FAO Director-General addresses Finance in Common summit in Rome, strengthens ties with Italy’s CDP
FAO Director-General QU Dongyu speaks at Finance in Common summit in Rome.
Rome - Public development banks are “part of the solution” to ending hunger and transforming agri-food systems, as they have the power and reach to narrow funding gaps and consolidate bridges between stakeholders, QU Dongyu, Director-General of the Food and Agriculture Organization of the United Nations (FAO), said today.
With their unique combination of development mandate, long-term perspective and ability to finance both the private and public sector, such banks can inject not only more financing into agri-food sectors, but also to provide better financing geared to promoting a more sustainable agriculture around the world, he said.
The Director-General spoke at the second “Finance in Common” summit, held in Rome and hosted by Italy’s state-controlled Cassa Depositi e Prestiti (CDP). Representatives of more than 500 public development banks and other key stakeholders are participating in the two-day event, held to reinforce the coordination and cohesion of these institutions in a shift of their investment patterns and activities to contribute to the achievement of the Sustainable Development Goals (SDGs) and the Paris Agreement on climate.
Transforming agri-food systems is a key driver of both the SDGs and tackling the climate crisis, and Qu noted they also offer critical opportunities to improve livelihoods for the poorest and most vulnerable, create jobs, bolster gender empowerment and preserve biodiversity.
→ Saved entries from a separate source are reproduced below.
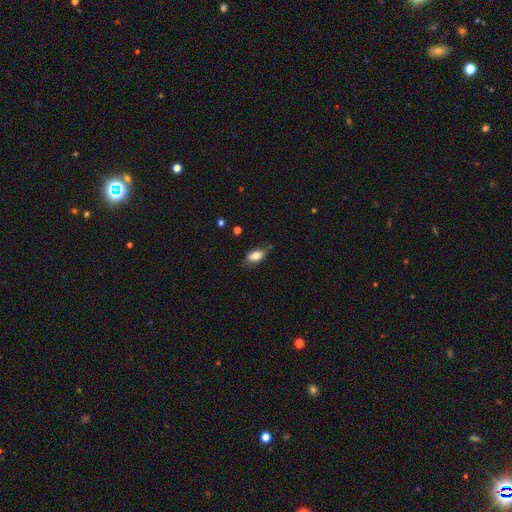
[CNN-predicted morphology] A smooth galaxy with no disk features (81%) that is in between round and cigar-shaped (89%). Merging: none (71%).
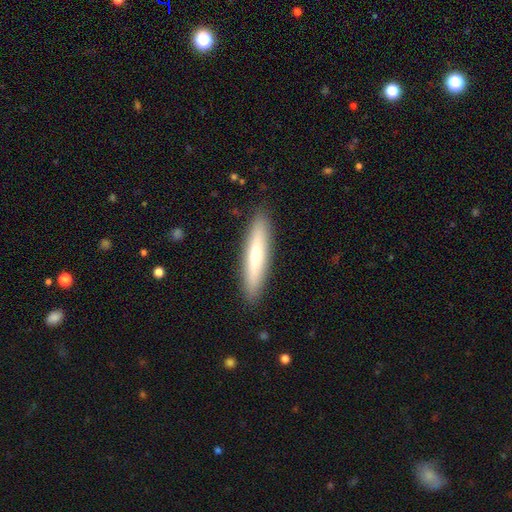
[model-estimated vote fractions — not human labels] The model was most divided on "smooth or featured": smooth: 61%, featured or disk: 34%, star or artifact: 6%. More confident: merging — none (90%); how rounded — cigar-shaped (83%).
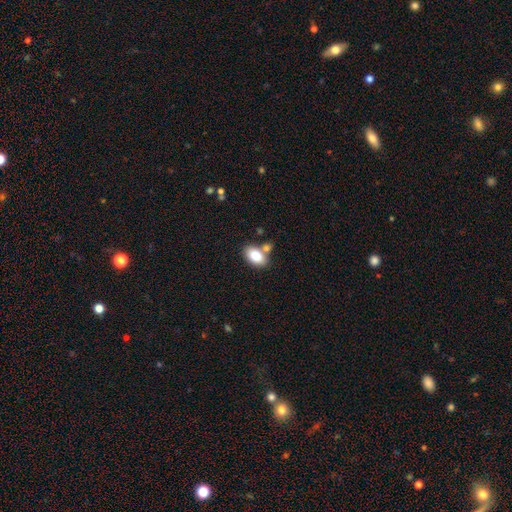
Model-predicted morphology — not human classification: Smooth or featured: smooth — 83% (featured or disk — 10%)
How rounded: in between — 89% (round — 10%)
Merging: none — 62% (merger — 21%)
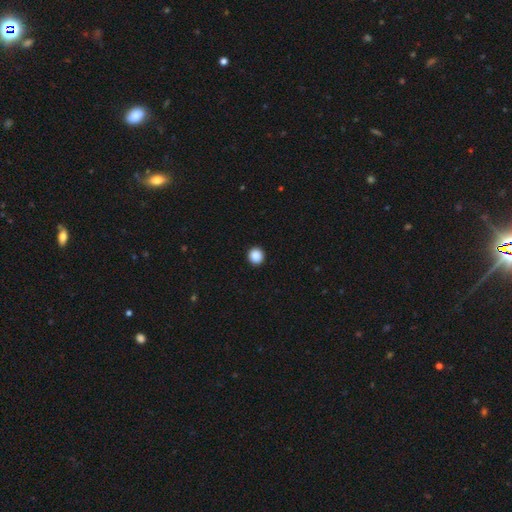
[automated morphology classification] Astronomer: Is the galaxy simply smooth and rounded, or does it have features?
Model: smooth — 89%.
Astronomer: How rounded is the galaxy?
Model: round — 94%.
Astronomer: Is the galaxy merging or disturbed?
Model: none — 94%.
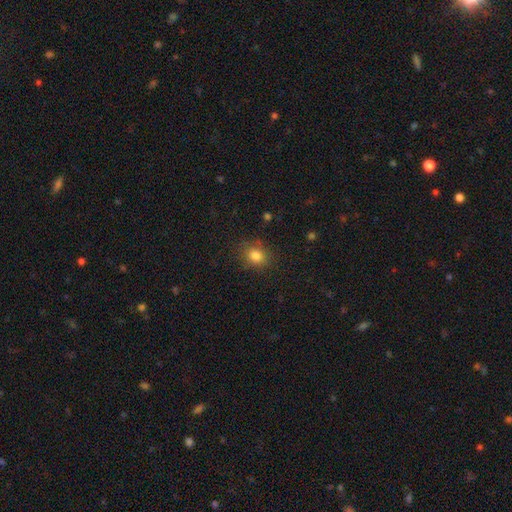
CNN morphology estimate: smooth-or-featured: smooth: 82% | star or artifact: 12% | featured or disk: 6%
  how-rounded: round: 62% | in between: 37% | cigar-shaped: 1%
  merging: none: 83% | minor disturbance: 12% | major disturbance: 4% | merger: 1%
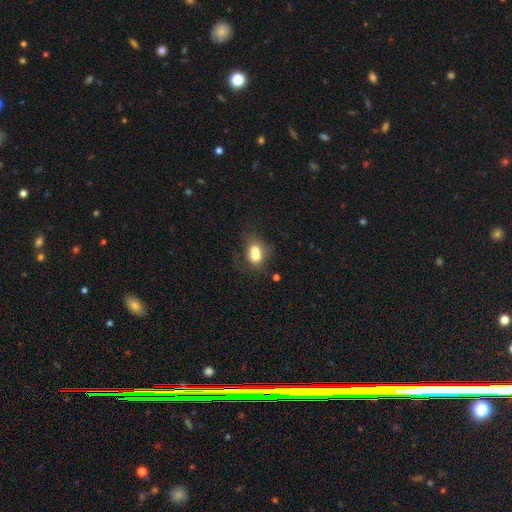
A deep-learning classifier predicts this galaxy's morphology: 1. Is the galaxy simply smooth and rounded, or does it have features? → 68% smooth, 21% featured or disk, 11% star or artifact.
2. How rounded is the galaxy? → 57% in between, 42% round, 1% cigar-shaped.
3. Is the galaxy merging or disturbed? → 56% merger, 28% none, 10% minor disturbance, 6% major disturbance.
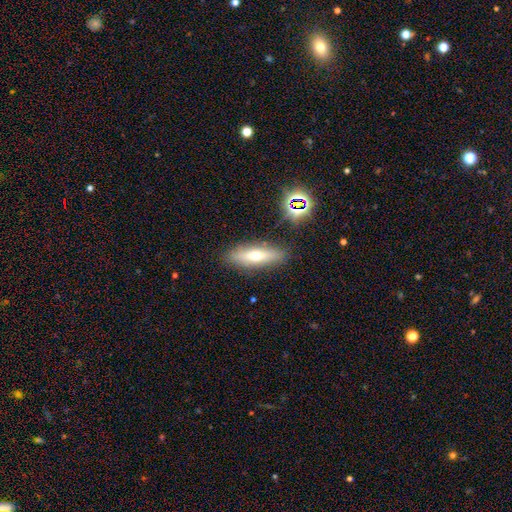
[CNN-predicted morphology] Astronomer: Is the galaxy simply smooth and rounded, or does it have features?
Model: smooth — 51% (runner-up: featured or disk, 38%).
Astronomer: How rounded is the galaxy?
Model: cigar-shaped — 57% (runner-up: in between, 40%).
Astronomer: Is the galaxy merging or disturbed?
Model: none — 85%.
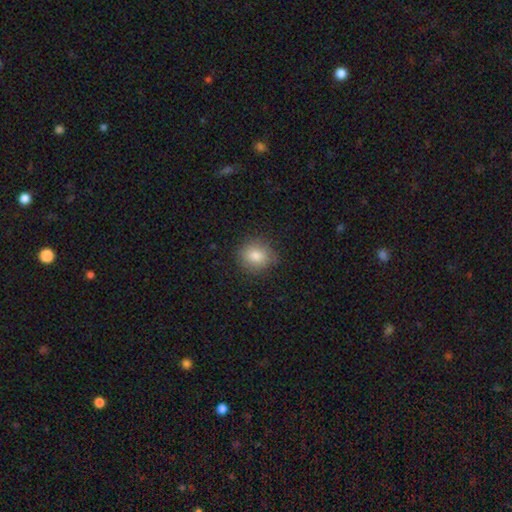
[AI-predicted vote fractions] Overall: smooth (82%). How rounded: round (77%). Merging: none (81%).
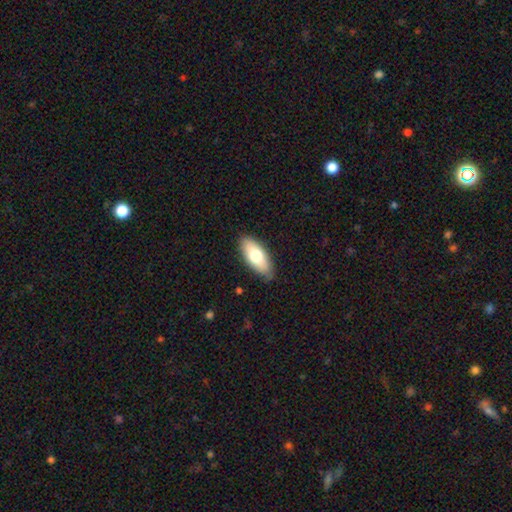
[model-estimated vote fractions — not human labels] smooth 72%, featured or disk 22%, star or artifact 6%. Down the decision tree: how rounded — in between (85%); merging — none (84%).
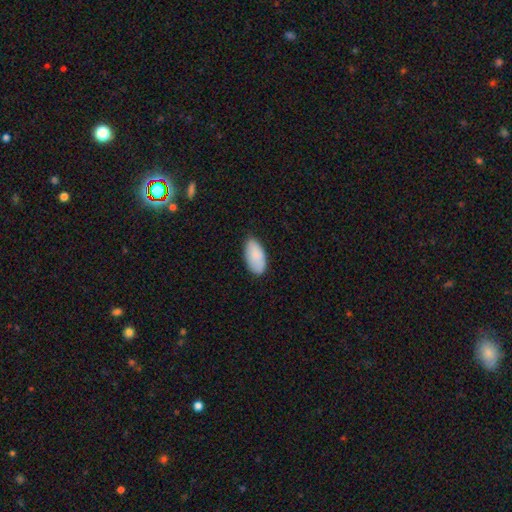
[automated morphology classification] Overall: smooth (87%). How rounded: in between (95%). Merging: none (79%).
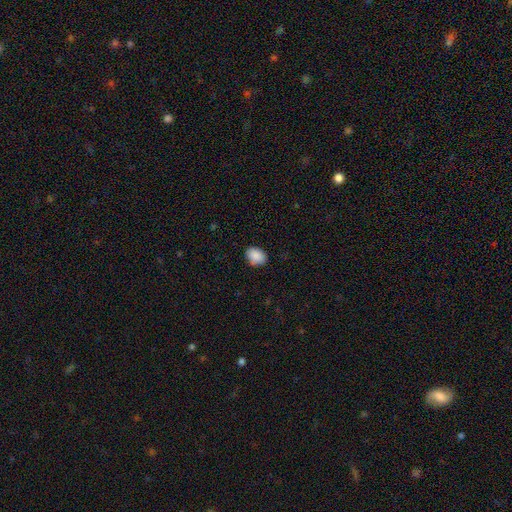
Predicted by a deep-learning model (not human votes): A smooth galaxy with no disk features (89%) that is in between round and cigar-shaped (72%). Merging: none (80%).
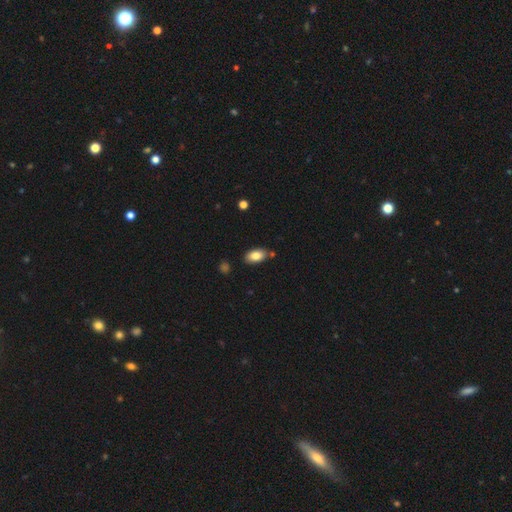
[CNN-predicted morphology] smooth-or-featured: smooth: 83% | featured or disk: 9% | star or artifact: 8%
  how-rounded: in between: 92% | round: 5% | cigar-shaped: 3%
  merging: none: 80% | minor disturbance: 12% | merger: 5% | major disturbance: 2%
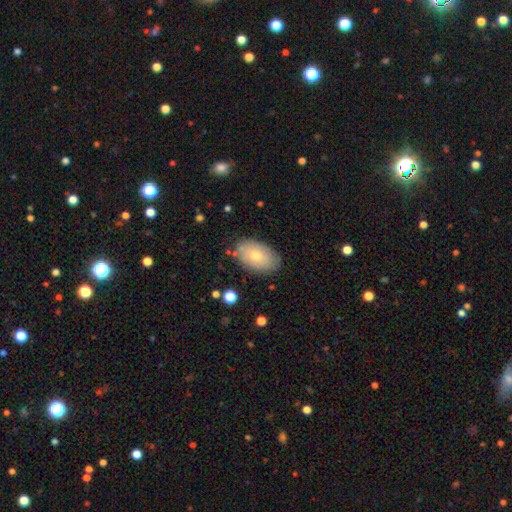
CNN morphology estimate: smooth 74%, featured or disk 19%, star or artifact 7%. Down the decision tree: how rounded — in between (92%); merging — none (82%).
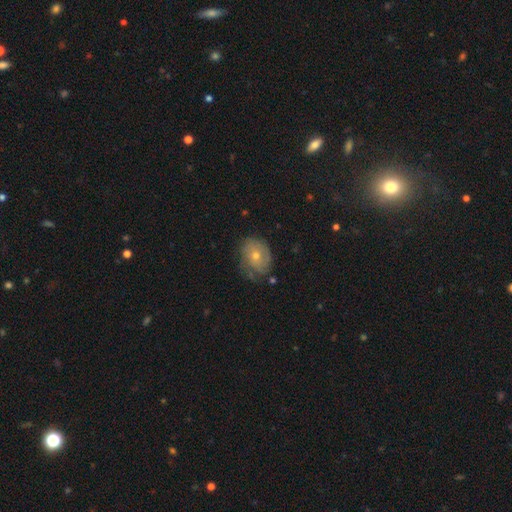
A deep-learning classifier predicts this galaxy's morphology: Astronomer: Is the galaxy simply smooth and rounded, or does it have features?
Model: featured or disk — 59%.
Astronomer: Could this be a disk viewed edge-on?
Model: no — 96%.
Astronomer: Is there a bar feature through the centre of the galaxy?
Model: no — 77%.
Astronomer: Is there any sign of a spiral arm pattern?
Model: yes — 78%.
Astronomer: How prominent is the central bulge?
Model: moderate — 52% (runner-up: small, 44%).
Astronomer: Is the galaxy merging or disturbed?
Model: none — 65%.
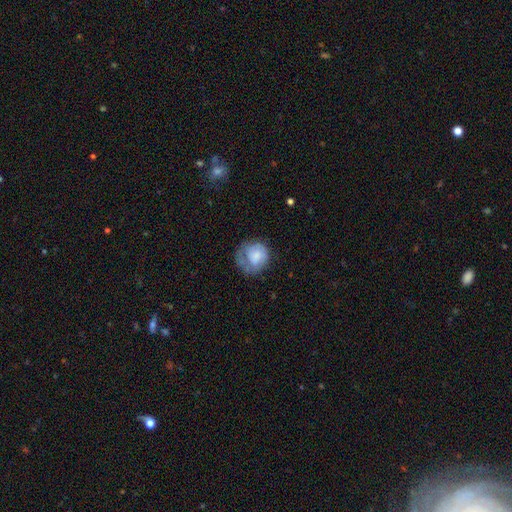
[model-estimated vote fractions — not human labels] smooth 63%, featured or disk 30%, star or artifact 8%. Down the decision tree: how rounded — round (78%); merging — none (45%).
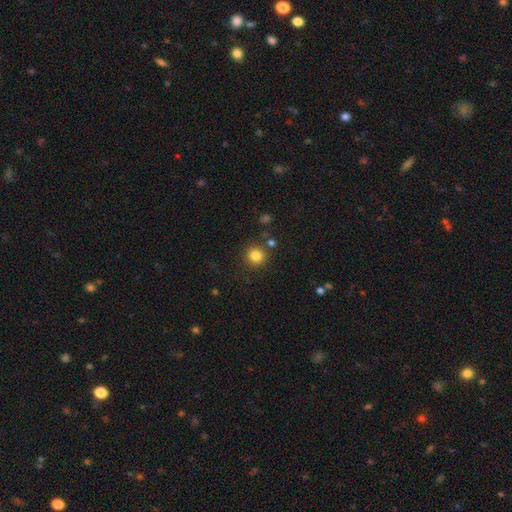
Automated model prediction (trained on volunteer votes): Smooth or featured? Predicted: smooth (p=0.83). How rounded? Predicted: round (p=0.94). Merging? Predicted: none (p=0.86).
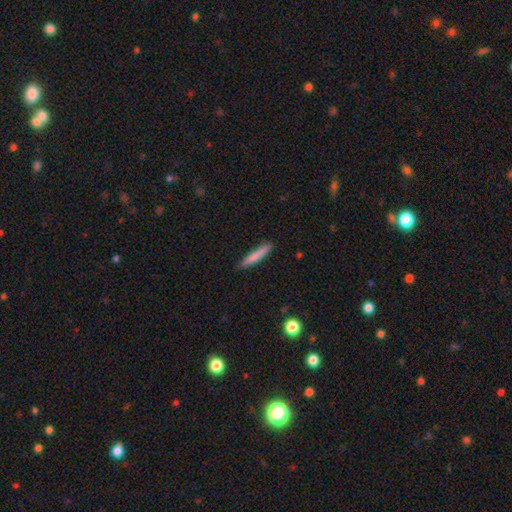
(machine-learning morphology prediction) A smooth galaxy with no disk features (80%) that is cigar-shaped (92%). Merging: none (87%).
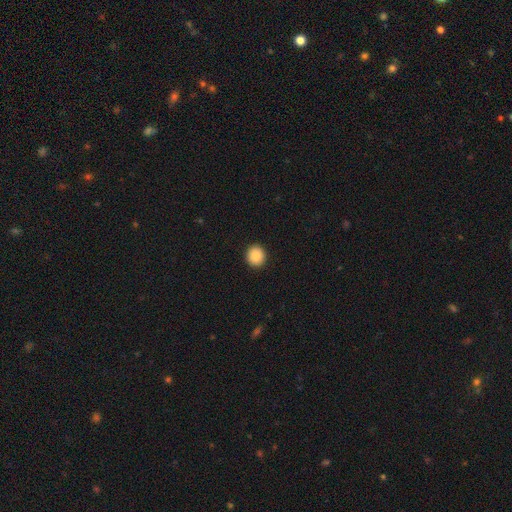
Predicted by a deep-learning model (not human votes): Smooth or featured: smooth — 89% (star or artifact — 8%)
How rounded: round — 90% (in between — 9%)
Merging: none — 93% (minor disturbance — 5%)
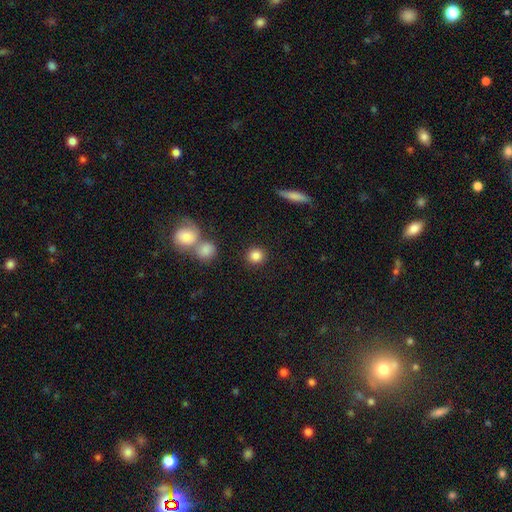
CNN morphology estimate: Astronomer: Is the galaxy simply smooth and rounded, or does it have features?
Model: smooth — 85%.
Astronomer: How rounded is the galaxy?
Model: round — 90%.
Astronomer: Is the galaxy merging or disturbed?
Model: none — 87%.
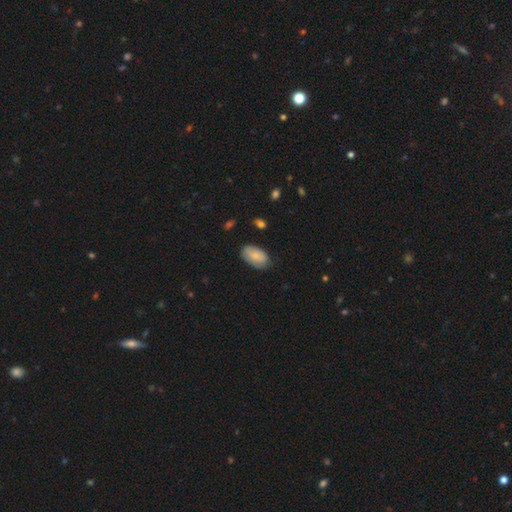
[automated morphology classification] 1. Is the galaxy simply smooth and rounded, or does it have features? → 78% smooth, 16% featured or disk, 6% star or artifact.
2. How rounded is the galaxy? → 94% in between, 5% round, 1% cigar-shaped.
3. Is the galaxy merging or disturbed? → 73% none, 22% minor disturbance, 4% major disturbance, 1% merger.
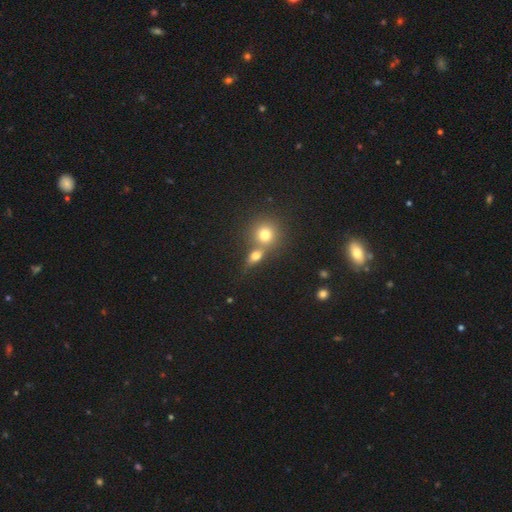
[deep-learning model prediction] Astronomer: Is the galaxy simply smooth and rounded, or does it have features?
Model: smooth — 71%.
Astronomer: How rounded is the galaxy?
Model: in between — 47% (runner-up: round, 46%).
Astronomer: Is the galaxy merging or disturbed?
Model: merger — 44% (runner-up: none, 42%).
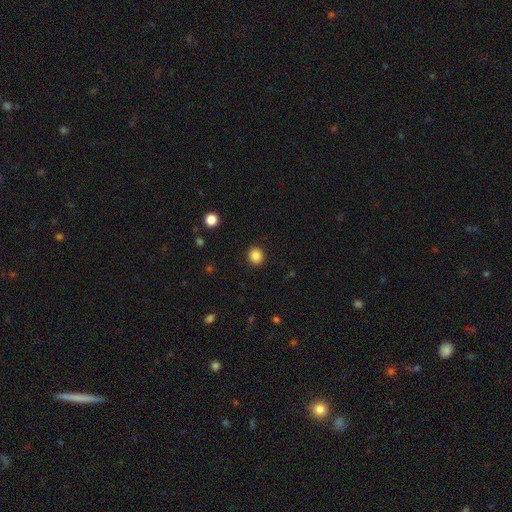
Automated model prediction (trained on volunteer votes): smooth 87%, star or artifact 10%, featured or disk 3%. Down the decision tree: how rounded — round (89%); merging — none (92%).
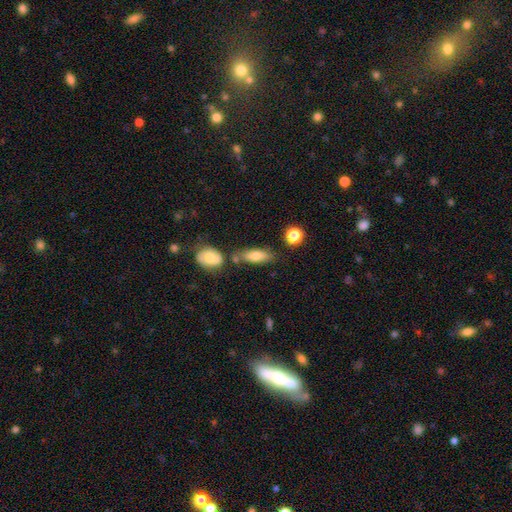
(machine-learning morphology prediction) Q: Smooth or featured?
A: smooth (73%); runner-up: featured or disk (19%)
Q: How rounded?
A: in between (70%); runner-up: cigar-shaped (27%)
Q: Merging?
A: none (65%); runner-up: minor disturbance (17%)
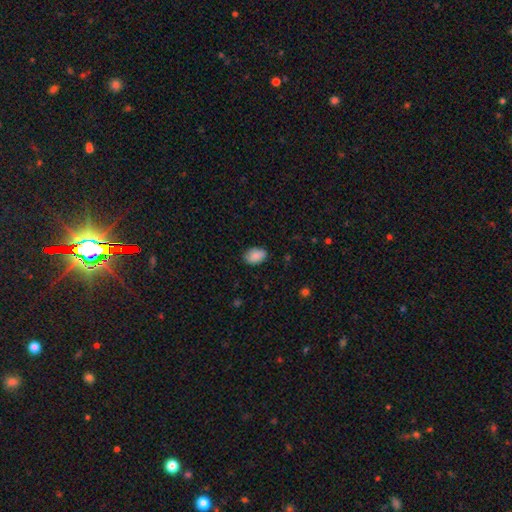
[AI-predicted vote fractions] Q: Smooth or featured?
A: smooth (89%); runner-up: star or artifact (7%)
Q: How rounded?
A: in between (85%); runner-up: round (14%)
Q: Merging?
A: none (81%); runner-up: minor disturbance (15%)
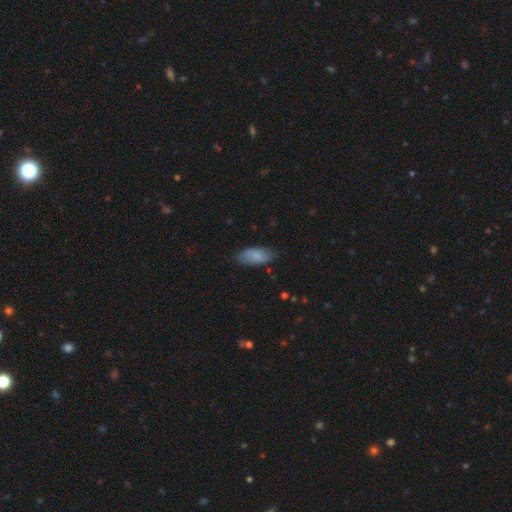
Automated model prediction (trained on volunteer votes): Overall: smooth (85%). How rounded: in between (89%). Merging: none (78%).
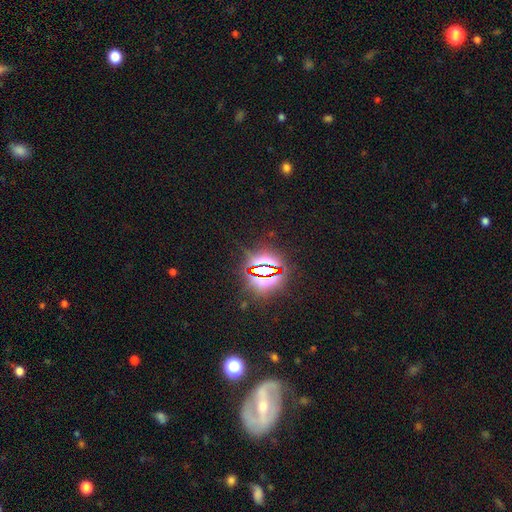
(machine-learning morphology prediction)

He also added that they play a decisive role with the five prerequisites of agri-food systems: food, feed, fiber, fuel and friendly environment.
At the same time, the basic financial needs of many agri-food actors are still far from being met and the Director-General noted that “80 percent of smallholder farmers’ demand for finance is currently unmet in developing countries. That annual funding gap amounts to around $65 billion in sub-Saharan Africa alone”.
Deepening the bond: FAO and CDP
On the sidelines of the summit, Qu and CDP Chief Executive Officer Dario Scannapieco signed a Letter of Intent paving the way to intensified collaboration.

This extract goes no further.